The idea stuck with her, so she started working at Kimchi Taco Truck to learn the ins and outs of the mobile food world. “If knew if I was asking people to pick up the truck, drive it to a site, turn it on, get it going, do sales, clean up, bring it back—I wanted to know what that entailed and felt like. And it’s not easy by any means,” she says. Organizations like Homeboy Industries and Mission Pie have been touting the therapeutic benefits of culinary arts for a while now, and now Drive Change is taking the concept to another level.

“We’re not trying to reinvent the wheel, we’re trying to take the program and put it onto wheels,” she says. One goal is that Drive Change will play parent to a bevy of other food trucks. Its first one, set for a soft launch at the end of November, is Snowday, inspired by the time Jordyn was 12 years old and had “the most amazing food in her life” during a family trip to Canada—maple syrup over snow. Other items on the menu include maple bacon Brussels sprouts and pulled pork bacon maple sliders.

“I want you to walk away having this amazing food experience and then later, if you find out it’s one of the trucks by Drive Change, you feel even better about the fact that you contributed to a lofty social goal,” she says.

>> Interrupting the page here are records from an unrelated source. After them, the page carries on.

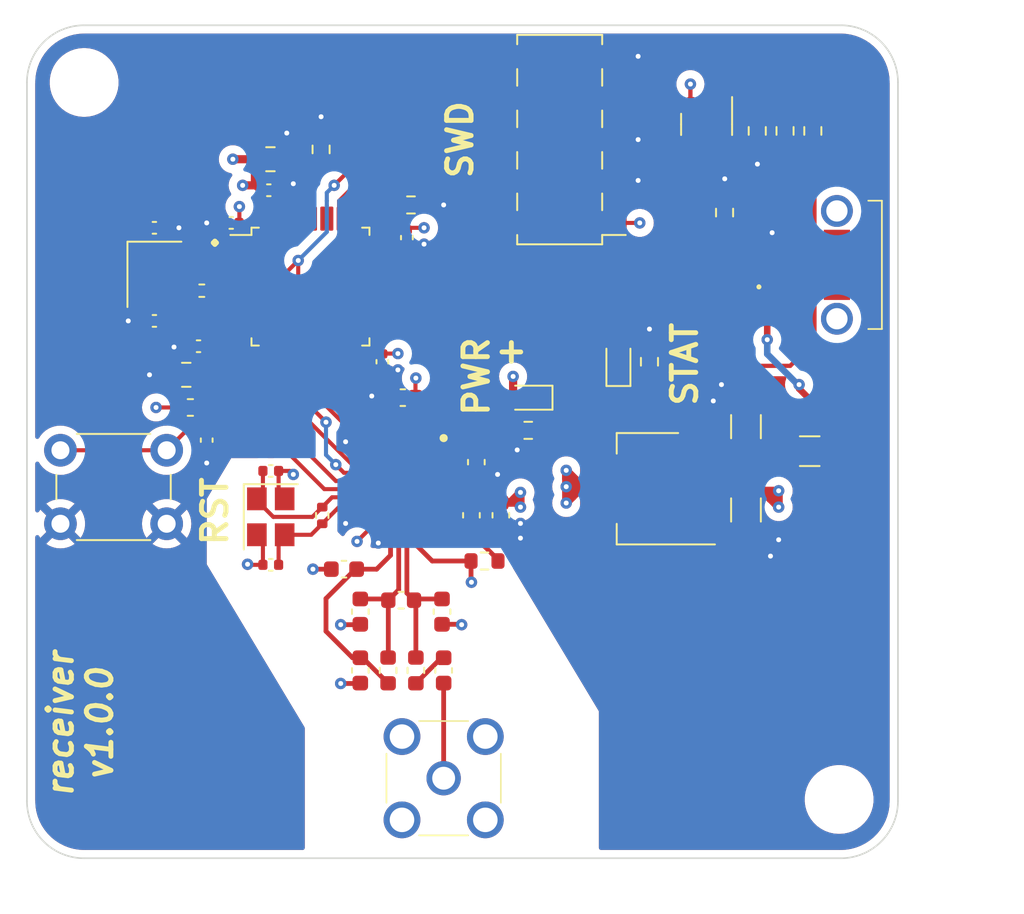
<source format=kicad_pcb>
(kicad_pcb (version 20211014) (generator pcbnew)

  (general
    (thickness 4.69)
  )

  (paper "A4")
  (layers
    (0 "F.Cu" signal)
    (1 "In1.Cu" signal)
    (2 "In2.Cu" signal)
    (31 "B.Cu" signal)
    (32 "B.Adhes" user "B.Adhesive")
    (33 "F.Adhes" user "F.Adhesive")
    (34 "B.Paste" user)
    (35 "F.Paste" user)
    (36 "B.SilkS" user "B.Silkscreen")
    (37 "F.SilkS" user "F.Silkscreen")
    (38 "B.Mask" user)
    (39 "F.Mask" user)
    (40 "Dwgs.User" user "User.Drawings")
    (41 "Cmts.User" user "User.Comments")
    (42 "Eco1.User" user "User.Eco1")
    (43 "Eco2.User" user "User.Eco2")
    (44 "Edge.Cuts" user)
    (45 "Margin" user)
    (46 "B.CrtYd" user "B.Courtyard")
    (47 "F.CrtYd" user "F.Courtyard")
    (48 "B.Fab" user)
    (49 "F.Fab" user)
    (50 "User.1" user)
    (51 "User.2" user)
    (52 "User.3" user)
    (53 "User.4" user)
    (54 "User.5" user)
    (55 "User.6" user)
    (56 "User.7" user)
    (57 "User.8" user)
    (58 "User.9" user)
  )

  (setup
    (stackup
      (layer "F.SilkS" (type "Top Silk Screen"))
      (layer "F.Paste" (type "Top Solder Paste"))
      (layer "F.Mask" (type "Top Solder Mask") (thickness 0.01))
      (layer "F.Cu" (type "copper") (thickness 0.035))
      (layer "dielectric 1" (type "core") (thickness 1.51) (material "FR4") (epsilon_r 4.5) (loss_tangent 0.02))
      (layer "In1.Cu" (type "copper") (thickness 0.035))
      (layer "dielectric 2" (type "prepreg") (thickness 1.51) (material "FR4") (epsilon_r 4.5) (loss_tangent 0.02))
      (layer "In2.Cu" (type "copper") (thickness 0.035))
      (layer "dielectric 3" (type "core") (thickness 1.51) (material "FR4") (epsilon_r 4.5) (loss_tangent 0.02))
      (layer "B.Cu" (type "copper") (thickness 0.035))
      (layer "B.Mask" (type "Bottom Solder Mask") (thickness 0.01))
      (layer "B.Paste" (type "Bottom Solder Paste"))
      (layer "B.SilkS" (type "Bottom Silk Screen"))
      (copper_finish "None")
      (dielectric_constraints no)
    )
    (pad_to_mask_clearance 0)
    (pcbplotparams
      (layerselection 0x00010fc_ffffffff)
      (disableapertmacros false)
      (usegerberextensions false)
      (usegerberattributes true)
      (usegerberadvancedattributes true)
      (creategerberjobfile true)
      (svguseinch false)
      (svgprecision 6)
      (excludeedgelayer true)
      (plotframeref false)
      (viasonmask false)
      (mode 1)
      (useauxorigin false)
      (hpglpennumber 1)
      (hpglpenspeed 20)
      (hpglpendiameter 15.000000)
      (dxfpolygonmode true)
      (dxfimperialunits true)
      (dxfusepcbnewfont true)
      (psnegative false)
      (psa4output false)
      (plotreference true)
      (plotvalue true)
      (plotinvisibletext false)
      (sketchpadsonfab false)
      (subtractmaskfromsilk false)
      (outputformat 1)
      (mirror false)
      (drillshape 1)
      (scaleselection 1)
      (outputdirectory "")
    )
  )

  (net 0 "")
  (net 1 "GND")
  (net 2 "+3V3")
  (net 3 "Net-(C2-Pad1)")
  (net 4 "Net-(C3-Pad2)")
  (net 5 "XC1")
  (net 6 "XC2")
  (net 7 "Net-(C12-Pad1)")
  (net 8 "Net-(C10-Pad2)")
  (net 9 "Net-(C11-Pad1)")
  (net 10 "Net-(C13-Pad1)")
  (net 11 "Net-(C13-Pad2)")
  (net 12 "OSC_IN")
  (net 13 "Net-(C20-Pad1)")
  (net 14 "+3.3VA")
  (net 15 "NRST")
  (net 16 "Net-(D1-Pad1)")
  (net 17 "Net-(D2-Pad1)")
  (net 18 "STATUS")
  (net 19 "+5V")
  (net 20 "TRX_CE")
  (net 21 "PWR_UP")
  (net 22 "UPCLK")
  (net 23 "CD")
  (net 24 "AM")
  (net 25 "DR")
  (net 26 "SPI_MISO")
  (net 27 "SPI_MOSI")
  (net 28 "SPI_SCK")
  (net 29 "SPI_CSN")
  (net 30 "Net-(IC1-Pad23)")
  (net 31 "TX_EN")
  (net 32 "unconnected-(IC1-Pad33)")
  (net 33 "USB_D-")
  (net 34 "USB_D+")
  (net 35 "Net-(J1-Pad4)")
  (net 36 "SWDIO")
  (net 37 "SWCLK")
  (net 38 "SWO")
  (net 39 "unconnected-(J3-Pad7)")
  (net 40 "unconnected-(J3-Pad8)")
  (net 41 "Net-(Q1-Pad1)")
  (net 42 "BOOT0")
  (net 43 "OSC_OUT")
  (net 44 "BOOT1")
  (net 45 "USB_PULLUP")
  (net 46 "unconnected-(U1-Pad2)")
  (net 47 "unconnected-(U1-Pad3)")
  (net 48 "unconnected-(U1-Pad4)")
  (net 49 "unconnected-(U1-Pad10)")
  (net 50 "unconnected-(U1-Pad11)")
  (net 51 "unconnected-(U1-Pad12)")
  (net 52 "unconnected-(U1-Pad13)")
  (net 53 "unconnected-(U1-Pad18)")
  (net 54 "unconnected-(U1-Pad38)")
  (net 55 "unconnected-(U1-Pad31)")
  (net 56 "unconnected-(U1-Pad40)")
  (net 57 "unconnected-(U1-Pad41)")
  (net 58 "unconnected-(U1-Pad42)")
  (net 59 "unconnected-(U1-Pad43)")
  (net 60 "unconnected-(U1-Pad45)")
  (net 61 "unconnected-(U1-Pad46)")

  (footprint "Button_Switch_THT:SW_PUSH_6mm" (layer "F.Cu") (at 118.05 62.02))

  (footprint "Package_QFP:LQFP-48_7x7mm_P0.5mm" (layer "F.Cu") (at 133.35 52))

  (footprint "Capacitor_SMD:C_0402_1005Metric" (layer "F.Cu") (at 139.25 49 -90))

  (footprint "Capacitor_SMD:C_1206_3216Metric" (layer "F.Cu") (at 160 65.675 -90))

  (footprint "Inductor_SMD:L_0603_1608Metric" (layer "F.Cu") (at 126 59.4))

  (footprint "Capacitor_SMD:C_0603_1608Metric" (layer "F.Cu") (at 135.4 69.3 180))

  (footprint "Inductor_SMD:L_0603_1608Metric" (layer "F.Cu") (at 139.8 75.5 -90))

  (footprint "LED_SMD:LED_0603_1608Metric" (layer "F.Cu") (at 146.675 58.8 180))

  (footprint "Resistor_SMD:R_0402_1005Metric" (layer "F.Cu") (at 126.7 52.25))

  (footprint "Capacitor_SMD:C_0603_1608Metric" (layer "F.Cu") (at 141.4 71.9 90))

  (footprint "Connector_PinHeader_2.54mm:PinHeader_2x05_P2.54mm_Vertical_SMD" (layer "F.Cu") (at 148.6 43 180))

  (footprint "Resistor_SMD:R_0603_1608Metric" (layer "F.Cu") (at 144 68.8 180))

  (footprint "Capacitor_SMD:C_0603_1608Metric" (layer "F.Cu") (at 139 58.797745))

  (footprint "CONREVSMA001:CONREVSMA001G" (layer "F.Cu") (at 141.5 82.1))

  (footprint "Capacitor_SMD:C_0402_1005Metric" (layer "F.Cu") (at 127 61.4 -90))

  (footprint "Resistor_SMD:R_0603_1608Metric" (layer "F.Cu") (at 139.5 47))

  (footprint "Fuse:Fuse_1206_3216Metric" (layer "F.Cu") (at 163.9 62.075 180))

  (footprint "Capacitor_SMD:C_0805_2012Metric" (layer "F.Cu") (at 130.9 44.2))

  (footprint "Fiducial:Fiducial_1mm_Mask2mm" (layer "F.Cu") (at 165.7 75.2))

  (footprint "Capacitor_SMD:C_0603_1608Metric" (layer "F.Cu") (at 141.5 75.5 -90))

  (footprint "Inductor_SMD:L_0603_1608Metric" (layer "F.Cu") (at 138.1 75.5 90))

  (footprint "Capacitor_SMD:C_0402_1005Metric" (layer "F.Cu") (at 123.8 48.4))

  (footprint "Resistor_SMD:R_0603_1608Metric" (layer "F.Cu") (at 146.675 60.8 180))

  (footprint "Resistor_SMD:R_0603_1608Metric" (layer "F.Cu") (at 164.09 42.4675 90))

  (footprint "Capacitor_SMD:C_0402_1005Metric" (layer "F.Cu") (at 130.92 63.285))

  (footprint "nrf905:nrf905" (layer "F.Cu") (at 139 64.15 -90))

  (footprint "Resistor_SMD:R_0402_1005Metric" (layer "F.Cu") (at 134.07 66.01 90))

  (footprint "Inductor_SMD:L_0603_1608Metric" (layer "F.Cu") (at 138.9 71.2 180))

  (footprint "Capacitor_SMD:C_0603_1608Metric" (layer "F.Cu") (at 136.4 71.9 -90))

  (footprint "Package_TO_SOT_SMD:SOT-223-3_TabPin2" (layer "F.Cu") (at 154 64.375 180))

  (footprint "Resistor_SMD:R_0603_1608Metric" (layer "F.Cu") (at 154.09375 56.6 90))

  (footprint "Crystal:Crystal_SMD_3225-4Pin_3.2x2.5mm" (layer "F.Cu") (at 123.8 51.25 -90))

  (footprint "Capacitor_SMD:C_0603_1608Metric" (layer "F.Cu") (at 143.2 66 -90))

  (footprint "Capacitor_SMD:C_0402_1005Metric" (layer "F.Cu") (at 123.8 54.1 180))

  (footprint "Capacitor_SMD:C_0603_1608Metric" (layer "F.Cu") (at 136.4 75.5 -90))

  (footprint "MountingHole:MountingHole_3.2mm_M3" (layer "F.Cu") (at 119.5 39.5))

  (footprint "Capacitor_SMD:C_0402_1005Metric" (layer "F.Cu") (at 126.5 55.65 180))

  (footprint "10118193-0001LF:101181930001LF" (layer "F.Cu") (at 165.49 50.6675 90))

  (footprint "Crystal:Crystal_SMD_3225-4Pin_3.2x2.5mm" (layer "F.Cu") (at 130.92 66.095 -90))

  (footprint "Capacitor_SMD:C_0805_2012Metric" (layer "F.Cu") (at 125.75 57.4 180))

  (footprint "Resistor_SMD:R_0603_1608Metric" (layer "F.Cu") (at 160.69 42.4675 -90))

  (footprint "Capacitor_SMD:C_0603_1608Metric" (layer "F.Cu") (at 143.5 62.747745 90))

  (footprint "Package_TO_SOT_SMD:SOT-23" (layer "F.Cu") (at 157.59 42.0675 -90))

  (footprint "Resistor_SMD:R_0603_1608Metric" (layer "F.Cu") (at 158.69 47.4675 90))

  (footprint "Capacitor_SMD:C_0402_1005Metric" (layer "F.Cu") (at 128.5 48.1 180))

  (footprint "Fiducial:Fiducial_1mm_Mask2mm" (layer "F.Cu") (at 126.9 39.4))

  (footprint "Capacitor_SMD:C_0402_1005Metric" (layer "F.Cu") (at 130.8 46.1))

  (footprint "Resistor_SMD:R_0603_1608Metric" (layer "F.Cu") (at 134 43.6 90))

  (footprint "Resistor_SMD:R_0603_1608Metric" (layer "F.Cu") (at 162.39 42.4675 -90))

  (footprint "LED_SMD:LED_0603_1608Metric" (layer "F.Cu") (at 152.19375 56.6 90))

  (footprint "Capacitor_SMD:C_1206_3216Metric" (layer "F.Cu") (at 160 60.575 90))

  (footprint "Capacitor_SMD:C_0402_1005Metric" (layer "F.Cu") (at 130.92 69.035 180))

  (footprint "MountingHole:MountingHole_3.2mm_M3" (layer "F.Cu") (at 165.7 83.4))

  (footprint "Capacitor_SMD:C_0402_1005Metric" (layer "F.Cu") (at 137.75 56.6 -90))

  (footprint "Capacitor_SMD:C_0603_1608Metric" (layer "F.Cu") (at 145 66 -90))

  (gr_line (start 119.5 87) (end 165.8 87) (layer "Edge.Cuts") (width 0.1) (tstamp 2c798477-a7dc-4e84-9295-273f03843081))
  (gr_arc (start 116 39.5) (mid 117.025126 37.025126) (end 119.5 36) (layer "Edge.Cuts") (width 0.1) (tstamp 51107cad-464c-4075-bac5-2efb14d00ec2))
  (gr_line (start 116 39.5) (end 116 83.5) (layer "Edge.Cuts") (width 0.1) (tstamp 7e0316eb-f7de-47bc-97e7-2fb9205b1464))
  (gr_arc (start 119.5 87) (mid 117.025126 85.974874) (end 116 83.5) (layer "Edge.Cuts") (width 0.1) (tstamp 87c8d739-4d64-486a-ae0f-65d6560d5c4e))
  (gr_arc (start 165.8 36) (mid 168.274874 37.025126) (end 169.3 39.5) (layer "Edge.Cuts") (width 0.1) (tstamp 99ba7d39-9b38-43af-adb2-f108fe1ab92a))
  (gr_line (start 165.8 36) (end 119.5 36) (layer "Edge.Cuts") (width 0.1) (tstamp aa3f4c4e-1c15-4021-9781-260f1998441c))
  (gr_arc (start 169.3 83.5) (mid 168.274874 85.974874) (end 165.8 87) (layer "Edge.Cuts") (width 0.1) (tstamp b1ceccaf-8a91-4ed6-b75c-fb365129e8c1))
  (gr_line (start 169.3 83.5) (end 169.3 39.5) (layer "Edge.Cuts") (width 0.1) (tstamp c2eb1af5-c39a-424a-b7cc-d969c9e85577))
  (gr_text "PWR" (at 143.5 57.5 90) (layer "F.SilkS") (tstamp 68cef0fa-a98c-4c4e-8ed3-25eba2229fc9)
    (effects (font (size 1.5 1.5) (thickness 0.3)))
  )
  (gr_text "RST" (at 127.5 65.75 90) (layer "F.SilkS") (tstamp 8528f9e2-ef17-469e-adba-f908f3ca9be4)
    (effects (font (size 1.5 1.5) (thickness 0
... [572303 chars truncated]
</source>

Lexton envisions hiring eight to ten formerly incarcerated youth and training them over a period of eight months on everything from how to use propane gas to social media marketing to accounting. The big goals: to train more kids who can use the skills they learn to get jobs; to make Drive Change the go-to caterer for social good events in the NYC area; and to help start lots more trucks in other cities. It’s all she thinks about. “I literally have not woken up a single day feeling burdened by it at all,” she says. “I wake up excited.”